The House committee scrutinising the 2023 budget bill will decide on Wednesday on a request by the Royal Thai Air Force (RTAF) for a budget to fund its F-35A fighter jet procurement scheme.
Somchai Srisutthiyakorn, vice chairman of the committee, said on Tuesday the panel is split over the issue after reviewing the RTAF’s appeal and documents, in which the air force insists the budget request is valid but has agreed to have it slashed by 50%.
The RTAF is seeking 758 million baht from the 2023 coffers for the F-35A fighter jet procurement scheme estimated at 7.4 billion baht. The remainder would be carried over until fiscal 2026.
A sub-committee on durable products, state enterprises, ICT equipment and revolving funds recently reached a unanimous decision to exclude the air force’s request from its 2023 spending plan.

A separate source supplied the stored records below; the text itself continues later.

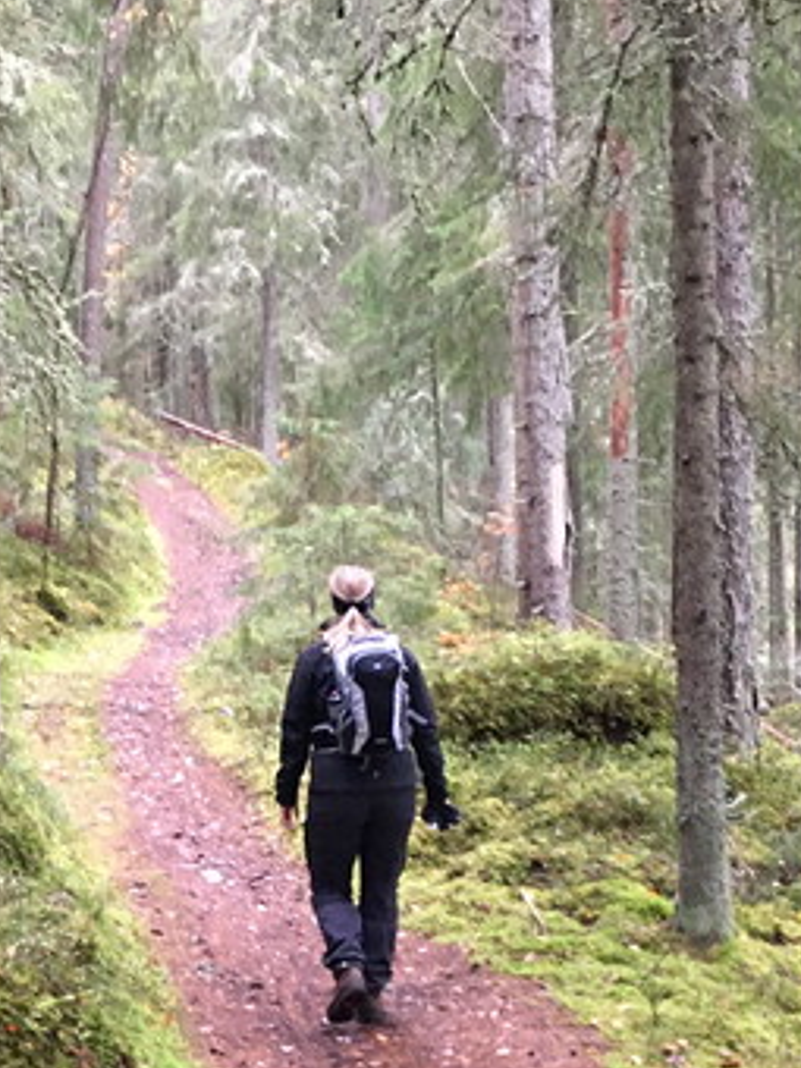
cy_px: 779
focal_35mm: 82
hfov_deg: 17.8
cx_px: 138
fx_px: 2530
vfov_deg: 23.6
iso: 250
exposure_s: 1/33
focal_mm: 4.15
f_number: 2.2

It said it arrived at that decision because it did not receive any confirmation on whether the US Congress would approve the sale. The appeal submitted to its chairman was reviewed by the House panel on Tuesday.
Mr Somchai said air force representatives did not show up in person to defend the request and sent documents instead. Nonetheless, the RTAF said it could accept 379 million baht due to the current economic situation.
Early in the day, RTAF commander ACM Napadej Dhupatemiya urged the House committee to accept the appeal. Speaking in Chiang Mai, he insisted on the transparency of the procurement scheme as the aircraft would be procured under the Foreign Military Sales (FMS) programme.
However, he said the air force needs an initial sum before proceeding to discuss details of the purchase deal with the US. If the RTAF is not granted allocations from the 2023 budget, the letter of offer and acceptance (LOA) with the US for the procurement cannot be arranged.
“Simply put, we can’t walk in empty-handed and ask to buy,” he said.
ACM Napadej said the aircraft, which rank as the world’s top fighter jets, are expected to be in service for decades, citing the F-16s procured under the FMS programme that have been in service for almost 40 years.
“I do hope that the House committee will see all these elements and approve the scheme,” said ACM Napadej.
The air force chief stressed that the air force is not seeking an extra allocation of budget to fund the scheme, and it plans to buy more jets in a second third phase. If things go as planned, it will have a fleet of 12 F-35A jets by 2032.
When asked if Congress would likely approve the sale, he said: “It is difficult but there is a possibility. The most important thing is support from the government and the public.”
If rejected, the air force will return the funds to state coffers, he said.
ACM Napadej expressed interest in procuring F-35A jets to replace the force’s ageing fleet of combat aircraft last December.